Here it is, ladies and gentlemen: this year’s Valentine’s Day computer art project. For the past two years, I’ve done some sort of computer art project for Valentine’s Day. The first was a 3D printed heart with a red LED inside. Last year, I recorded my entire bus trip to school, and wrote a program to select only frames with a certain amount of red in them, and compile them into a video. This year’s project was slightly more ambitious.

My original idea was to take videos of artistically interesting things on my walk to school. A computer program would then find trackable points on the video, and “stick” hearts to those objects. The sizes of the hearts would correspond to the amplitudes of certain frequency ranges in a song that would play in the background… a song which I would compose and create on my computer.

Several factors led to my cutting out the motion tracking entirely (namely that OpenCV is complicated, and Adobe After Effects hates me.) However, the hearts respond to the sound of a song that I composed and performed using ChucK, which is a programming language for creating sound. If you hadn’t already guessed, the red heart is low frequency, pink is midrange, and white/light pink is high. While the result isn’t nearly as cool as my original idea would have been, I think it’s pretty nifty, and it was fun to make. I also learned about some valuable tools in Processing.

To record the videos, I walked from Westmount to McGill at 7:40am, in -15 degree weather, without gloves. When I got to McGill, I could hardly feel my hands. So it’s safe to say that I put a lot of effort into this video.

(There was initially a problem with the upload, which has now been corrected.)
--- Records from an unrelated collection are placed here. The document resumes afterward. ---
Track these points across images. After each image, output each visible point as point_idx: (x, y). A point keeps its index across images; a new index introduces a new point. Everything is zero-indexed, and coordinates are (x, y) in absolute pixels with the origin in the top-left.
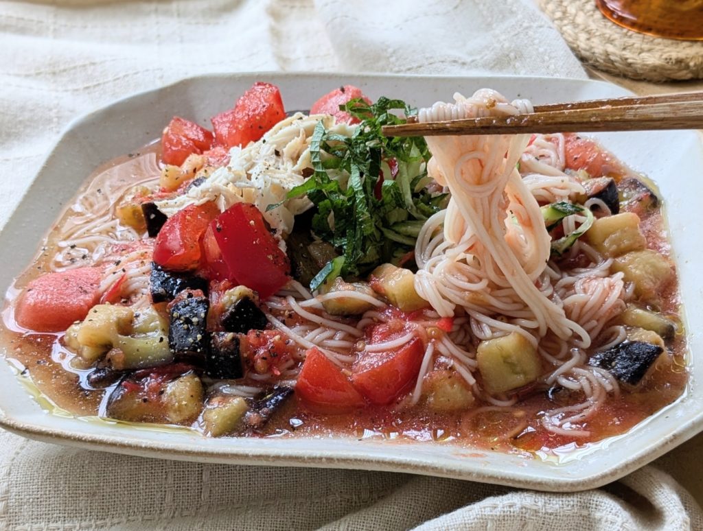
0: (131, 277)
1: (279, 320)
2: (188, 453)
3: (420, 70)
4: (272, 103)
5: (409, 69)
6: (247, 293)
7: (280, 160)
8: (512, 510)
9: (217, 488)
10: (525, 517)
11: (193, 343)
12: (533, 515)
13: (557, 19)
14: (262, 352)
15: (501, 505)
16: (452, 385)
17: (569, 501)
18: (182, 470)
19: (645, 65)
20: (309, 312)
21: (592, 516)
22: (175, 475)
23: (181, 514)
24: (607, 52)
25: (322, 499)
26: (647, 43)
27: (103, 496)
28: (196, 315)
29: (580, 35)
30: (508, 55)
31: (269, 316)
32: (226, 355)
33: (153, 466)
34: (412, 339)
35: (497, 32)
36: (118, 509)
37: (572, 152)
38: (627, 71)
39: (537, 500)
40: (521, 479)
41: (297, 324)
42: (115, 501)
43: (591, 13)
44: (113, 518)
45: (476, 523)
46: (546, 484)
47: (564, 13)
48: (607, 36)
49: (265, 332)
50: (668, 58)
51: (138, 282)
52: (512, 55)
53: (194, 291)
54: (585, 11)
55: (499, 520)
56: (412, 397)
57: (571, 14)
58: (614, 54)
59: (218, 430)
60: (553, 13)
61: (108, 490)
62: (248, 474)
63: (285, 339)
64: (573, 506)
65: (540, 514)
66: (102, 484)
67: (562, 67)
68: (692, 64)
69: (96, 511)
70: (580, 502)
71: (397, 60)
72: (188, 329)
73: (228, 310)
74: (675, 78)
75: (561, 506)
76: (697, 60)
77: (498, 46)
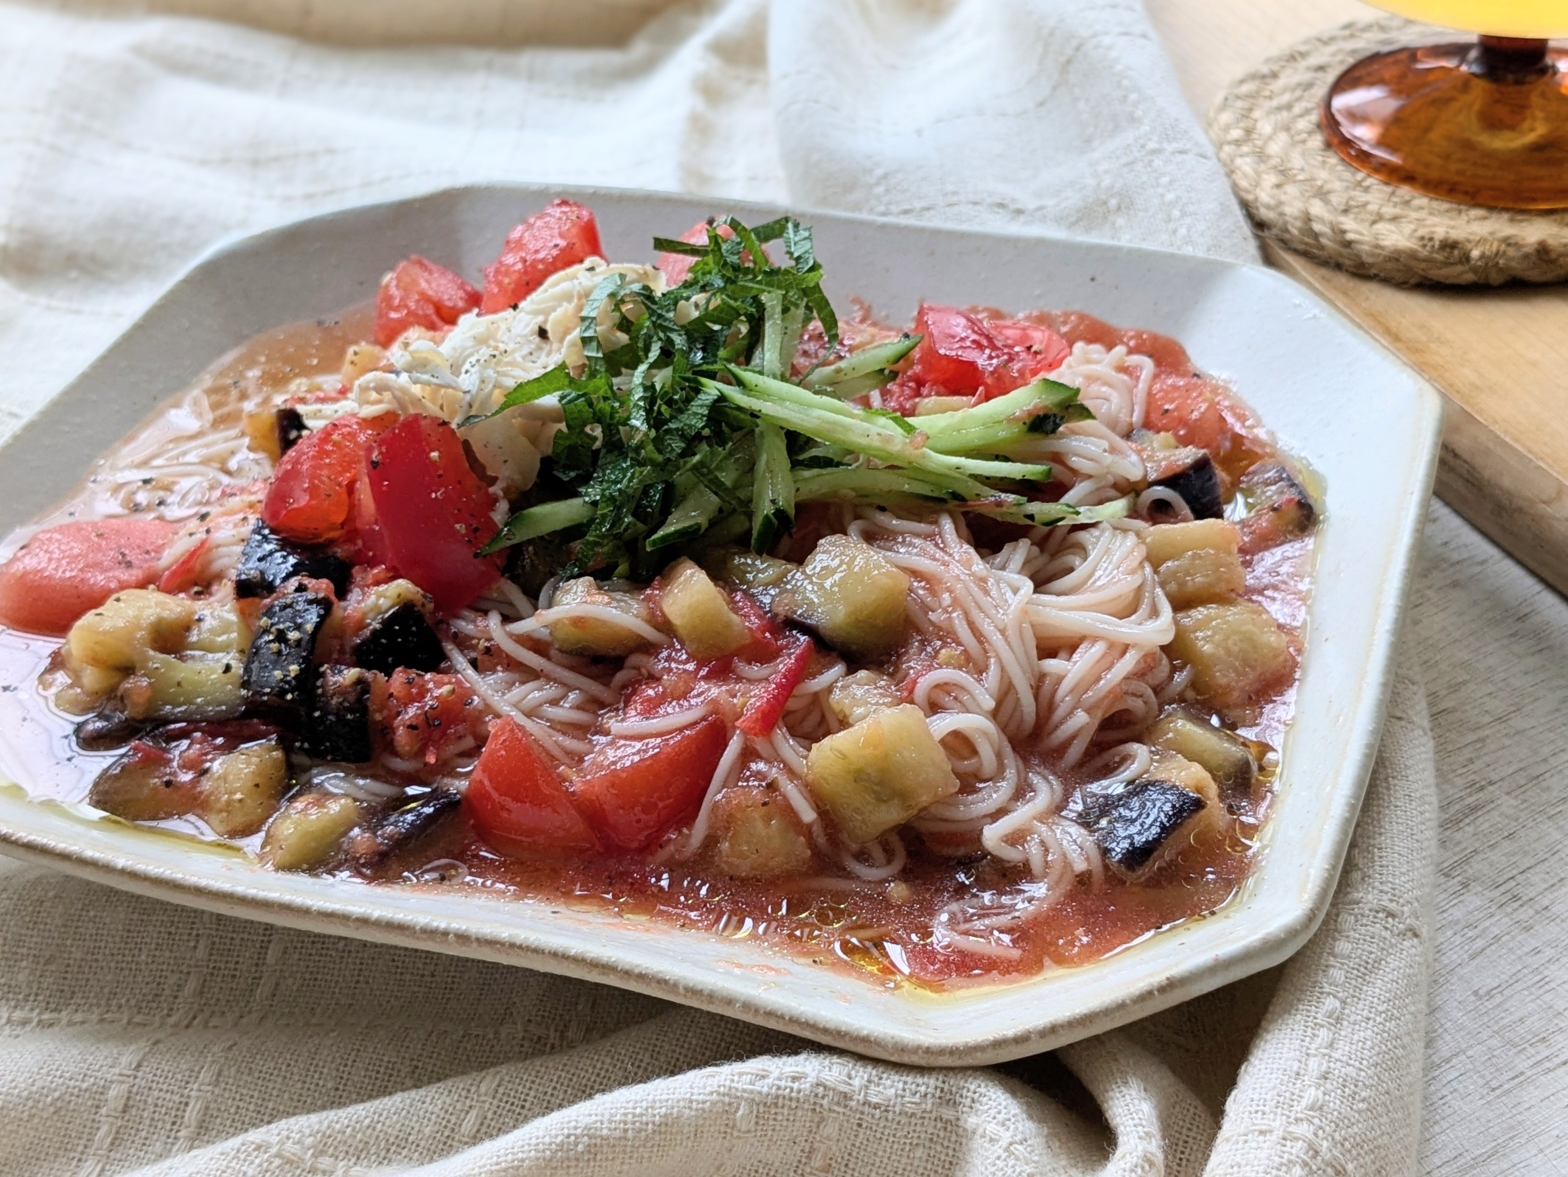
0: (218, 546)
1: (465, 656)
2: (199, 891)
3: (927, 214)
4: (574, 241)
5: (906, 212)
6: (410, 597)
7: (546, 347)
8: (796, 1086)
9: (290, 981)
10: (822, 1106)
11: (282, 680)
12: (838, 1104)
13: (1229, 143)
14: (412, 711)
15: (776, 1074)
16: (768, 819)
17: (918, 1085)
18: (230, 935)
19: (1377, 246)
20: (523, 645)
21: (961, 1123)
22: (214, 943)
23: (207, 1022)
24: (1308, 214)
25: (488, 1030)
26: (1395, 205)
27: (68, 965)
28: (298, 627)
29: (1265, 176)
30: (1105, 203)
31: (450, 648)
32: (339, 713)
33: (176, 919)
34: (704, 719)
35: (1097, 155)
36: (92, 995)
37: (1162, 398)
38: (1341, 255)
39: (853, 1073)
40: (828, 1026)
41: (499, 668)
42: (88, 980)
43: (1304, 136)
44: (77, 1011)
45: (713, 1104)
46: (877, 1043)
47: (1249, 132)
48: (1319, 183)
49: (428, 676)
50: (1427, 236)
51: (229, 556)
52: (1113, 202)
53: (314, 581)
54: (1293, 132)
55: (765, 1104)
56: (689, 836)
57: (1260, 135)
58: (1322, 220)
59: (288, 857)
60: (1227, 128)
61: (79, 955)
62: (358, 961)
63: (463, 695)
64: (926, 1095)
65: (853, 1104)
66: (69, 942)
67: (1202, 235)
68: (1475, 253)
69: (48, 993)
70: (942, 1090)
71: (887, 191)
72: (279, 653)
73: (370, 624)
74: (1436, 278)
75: (900, 1092)
76: (1487, 247)
77: (1090, 182)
For the sake of comparison, for last year’s video I used two programs, one of which I wrote myself (Cinelerra and a python script for selecting video frames based on color composition.) For this year’s video, I used a grand total of 8. In order of usage (more or less:) ChucK, miniAudicle, Sound Flower, Audacity, Processing, Adobe After Effects, and Adobe Premiere*, and a Java program that I wrote in Processing.
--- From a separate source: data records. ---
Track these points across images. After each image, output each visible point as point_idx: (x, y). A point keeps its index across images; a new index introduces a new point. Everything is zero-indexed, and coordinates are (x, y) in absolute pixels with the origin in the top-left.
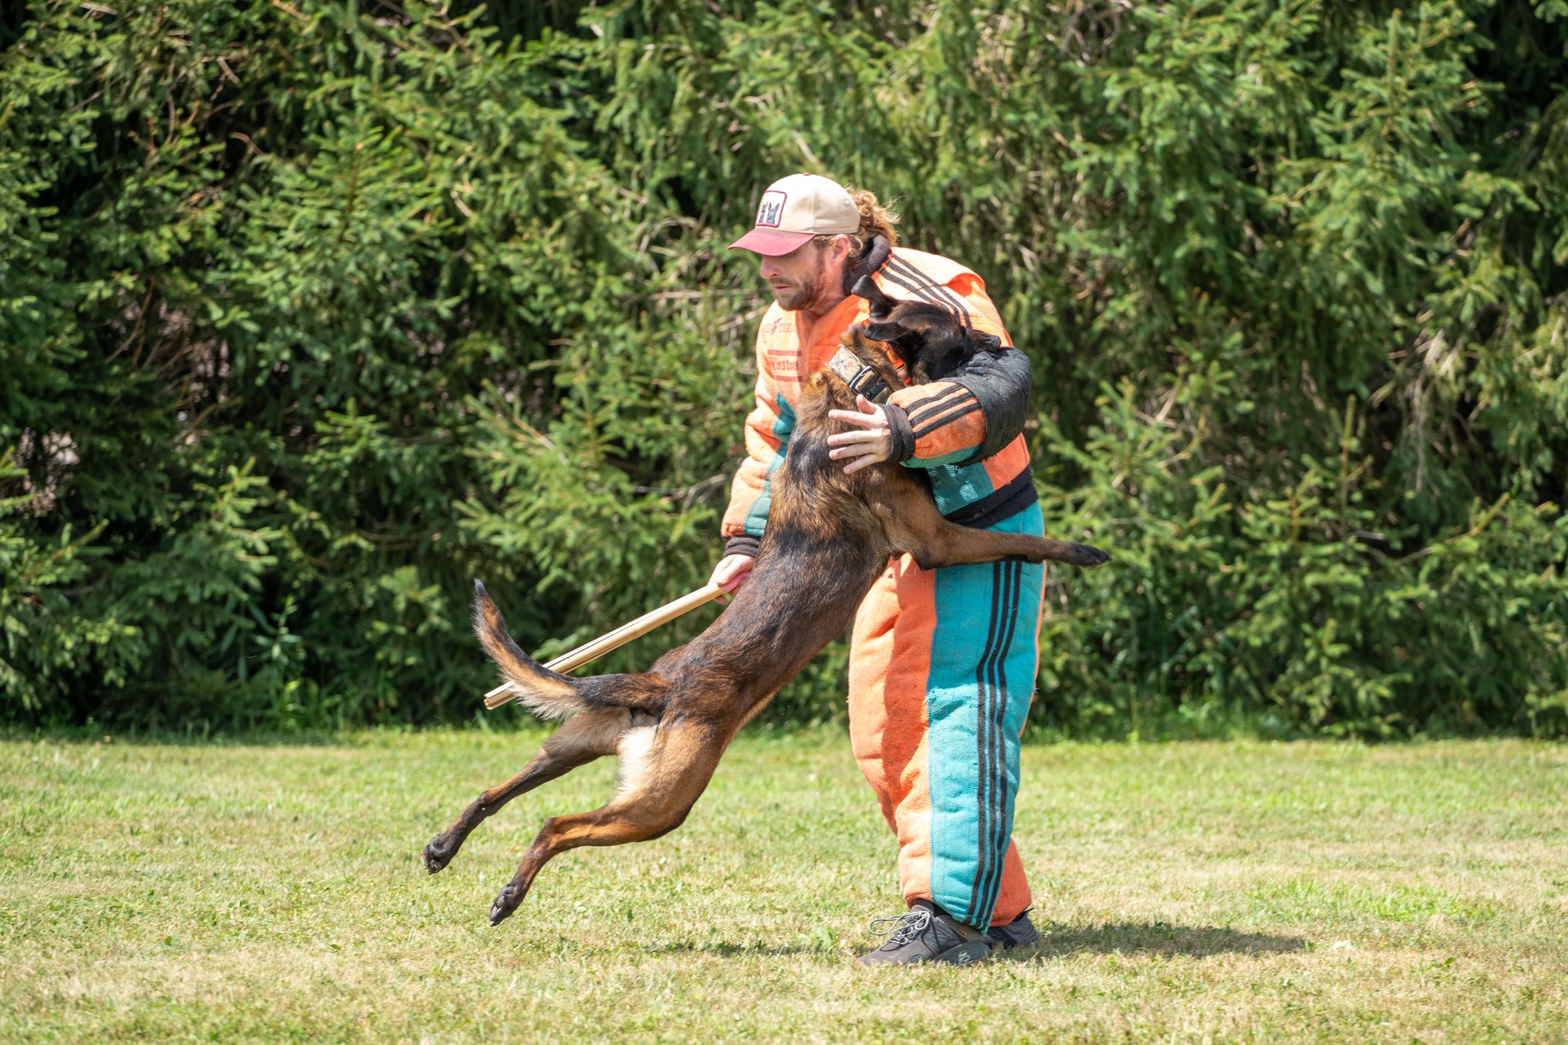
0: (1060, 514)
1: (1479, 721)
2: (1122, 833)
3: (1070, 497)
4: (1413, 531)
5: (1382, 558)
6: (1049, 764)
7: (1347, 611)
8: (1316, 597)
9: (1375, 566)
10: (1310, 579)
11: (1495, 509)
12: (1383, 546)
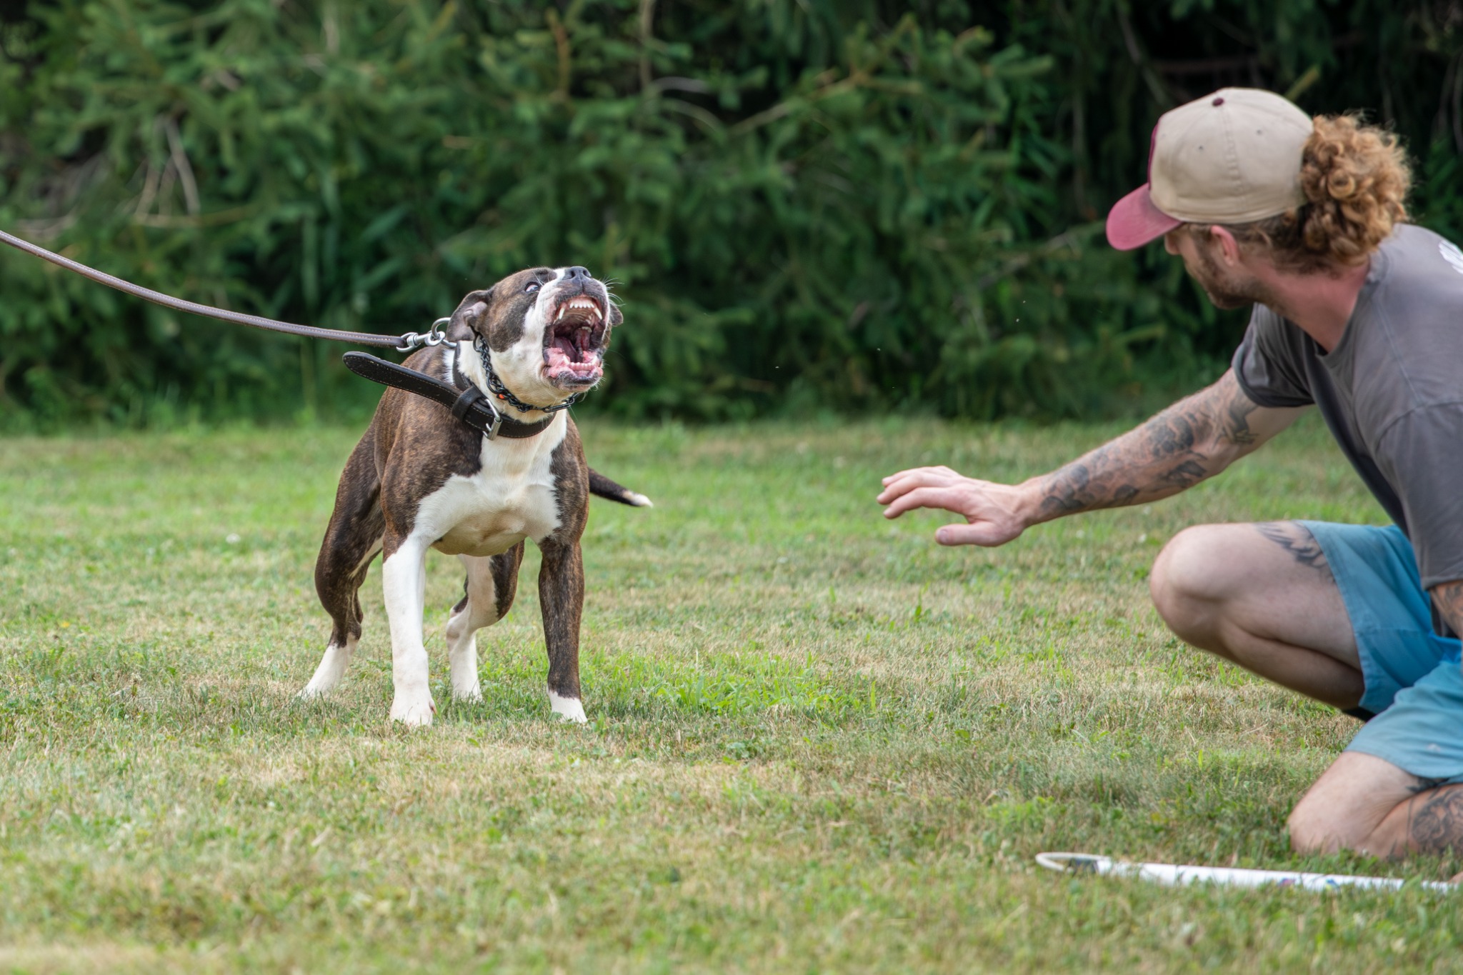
0: (186, 48)
1: (873, 391)
2: (271, 573)
3: (202, 22)
4: (758, 77)
5: (704, 119)
6: (168, 463)
7: (650, 209)
8: (598, 189)
9: (693, 135)
10: (589, 158)
11: (891, 40)
12: (709, 102)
*I am currently upset with Adobe. As a student, I cannot afford a license for the Adobe Creative Suite; a marvelous collection of software. I also have no intention or ability to make a profit from the work I have would do with the Creative Suite. If I spent my free time playing with Photoshop, After Effects, and all the other neat programs on my own computer, however, I might be able to make money from my work some day, at which point I would buy the Creative Suite so I could profit from my art. On the other hand, there isn’t a chance in hell I’m going to spend $899 on the Master Collection just to tinker. Therefore, it’s in Adobe’s best interest to offer a FREE (as in beer) version of the Master Collection to students for strictly non-profit, educational use. So there, Adobe, the ball is in your court now.